**WHAT TO DO:**
1. According to the text on toadstones, who first recorded the stones, and in which century?
2. List every period of time that the text on toadstones mentions.
3. Decide whether each statement agrees with the text on toadstones. Answer yes or no for each, and quote the words of the text that settle it.
(a) Toads were assumed to carry their own antidote because they have poison glands in their skin.
(b) A toadstone was supposed to be taken from a toad after the creature had died.
(c) Edward Topsell wrote that the toad could be set on a piece of green cloth.

From ancient times people associated the fossils with jewels that were set inside the heads of toads. The toad has poison glands in its skin, so it was naturally assumed that they carried their own antidote and that this took the form of a magical stone. They were first recorded by Pliny the Elder in the first century.

Like the fossilised shark teeth known as tonguestones, toadstones were thought to be antidotes for poison and were also used to treat epilepsy. As early as the 14th century, people began to adorn jewelry with toadstones for their magical abilities. In their folklore, a toadstone was required to be removed from an old toad while the creature was still alive. 17th century naturalist Edward Topsell wrote that this could be done by setting the toad on a piece of red cloth.

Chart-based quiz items
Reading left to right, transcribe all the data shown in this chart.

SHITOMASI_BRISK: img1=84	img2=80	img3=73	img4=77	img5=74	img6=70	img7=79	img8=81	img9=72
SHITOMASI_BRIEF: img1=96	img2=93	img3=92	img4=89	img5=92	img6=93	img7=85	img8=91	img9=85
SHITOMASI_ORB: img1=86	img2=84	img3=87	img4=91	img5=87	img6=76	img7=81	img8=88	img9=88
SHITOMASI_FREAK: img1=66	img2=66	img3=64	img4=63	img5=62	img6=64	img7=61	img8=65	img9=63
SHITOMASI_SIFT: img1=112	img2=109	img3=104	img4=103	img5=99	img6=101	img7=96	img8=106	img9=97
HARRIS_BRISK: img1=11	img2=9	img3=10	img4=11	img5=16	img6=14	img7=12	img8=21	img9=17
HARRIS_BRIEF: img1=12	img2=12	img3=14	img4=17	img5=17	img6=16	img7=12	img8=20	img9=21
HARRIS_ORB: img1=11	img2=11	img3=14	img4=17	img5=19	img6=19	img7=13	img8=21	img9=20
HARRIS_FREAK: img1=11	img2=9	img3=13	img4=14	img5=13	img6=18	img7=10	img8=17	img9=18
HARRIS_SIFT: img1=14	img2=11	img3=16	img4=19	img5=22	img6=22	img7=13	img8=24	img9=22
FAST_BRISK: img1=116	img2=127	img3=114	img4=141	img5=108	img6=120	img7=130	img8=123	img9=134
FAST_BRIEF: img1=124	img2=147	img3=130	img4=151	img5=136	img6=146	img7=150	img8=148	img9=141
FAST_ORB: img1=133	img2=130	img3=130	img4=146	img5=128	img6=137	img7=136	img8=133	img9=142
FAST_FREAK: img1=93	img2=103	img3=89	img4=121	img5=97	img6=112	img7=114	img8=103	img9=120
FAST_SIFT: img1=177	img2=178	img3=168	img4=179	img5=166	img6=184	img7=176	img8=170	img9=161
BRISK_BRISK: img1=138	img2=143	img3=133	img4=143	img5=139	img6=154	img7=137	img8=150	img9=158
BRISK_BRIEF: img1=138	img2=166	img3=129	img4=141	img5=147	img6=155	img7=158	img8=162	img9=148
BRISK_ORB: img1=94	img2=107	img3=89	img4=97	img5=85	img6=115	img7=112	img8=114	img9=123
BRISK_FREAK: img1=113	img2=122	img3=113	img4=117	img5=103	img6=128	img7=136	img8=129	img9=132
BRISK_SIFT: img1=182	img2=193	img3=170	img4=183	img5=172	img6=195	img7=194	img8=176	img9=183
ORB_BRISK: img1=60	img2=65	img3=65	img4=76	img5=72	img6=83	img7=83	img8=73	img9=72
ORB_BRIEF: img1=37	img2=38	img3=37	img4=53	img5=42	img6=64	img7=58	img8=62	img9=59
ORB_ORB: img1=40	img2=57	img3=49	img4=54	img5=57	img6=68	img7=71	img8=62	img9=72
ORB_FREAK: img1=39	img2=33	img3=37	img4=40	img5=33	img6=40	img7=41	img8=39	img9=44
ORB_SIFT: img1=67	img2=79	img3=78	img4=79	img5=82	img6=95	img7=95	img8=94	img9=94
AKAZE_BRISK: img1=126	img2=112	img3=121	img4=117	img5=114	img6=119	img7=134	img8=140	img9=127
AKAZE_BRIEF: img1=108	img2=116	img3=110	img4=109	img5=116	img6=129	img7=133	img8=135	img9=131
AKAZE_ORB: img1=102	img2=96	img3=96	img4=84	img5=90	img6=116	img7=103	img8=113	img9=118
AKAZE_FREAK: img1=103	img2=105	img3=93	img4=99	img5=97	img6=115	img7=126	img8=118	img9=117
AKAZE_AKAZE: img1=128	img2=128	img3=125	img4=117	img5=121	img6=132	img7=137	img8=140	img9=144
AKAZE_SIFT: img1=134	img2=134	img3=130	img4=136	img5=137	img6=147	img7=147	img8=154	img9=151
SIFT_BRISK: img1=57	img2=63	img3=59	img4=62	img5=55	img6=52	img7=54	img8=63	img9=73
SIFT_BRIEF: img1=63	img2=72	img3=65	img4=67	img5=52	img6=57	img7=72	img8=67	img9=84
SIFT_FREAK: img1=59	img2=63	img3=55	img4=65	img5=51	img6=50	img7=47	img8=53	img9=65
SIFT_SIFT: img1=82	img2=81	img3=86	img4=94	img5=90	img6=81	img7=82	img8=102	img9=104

**REPLIES:**
1. Pliny the Elder, in the first century.

2. Ancient times, the first century, the 14th century, the 17th century

3.
(a) Yes: "The toad has poison glands in its skin, so it was naturally assumed that they carried their own antidote"
(b) No: "a toadstone was required to be removed from an old toad while the creature was still alive"
(c) No: "this could be done by setting the toad on a piece of red cloth"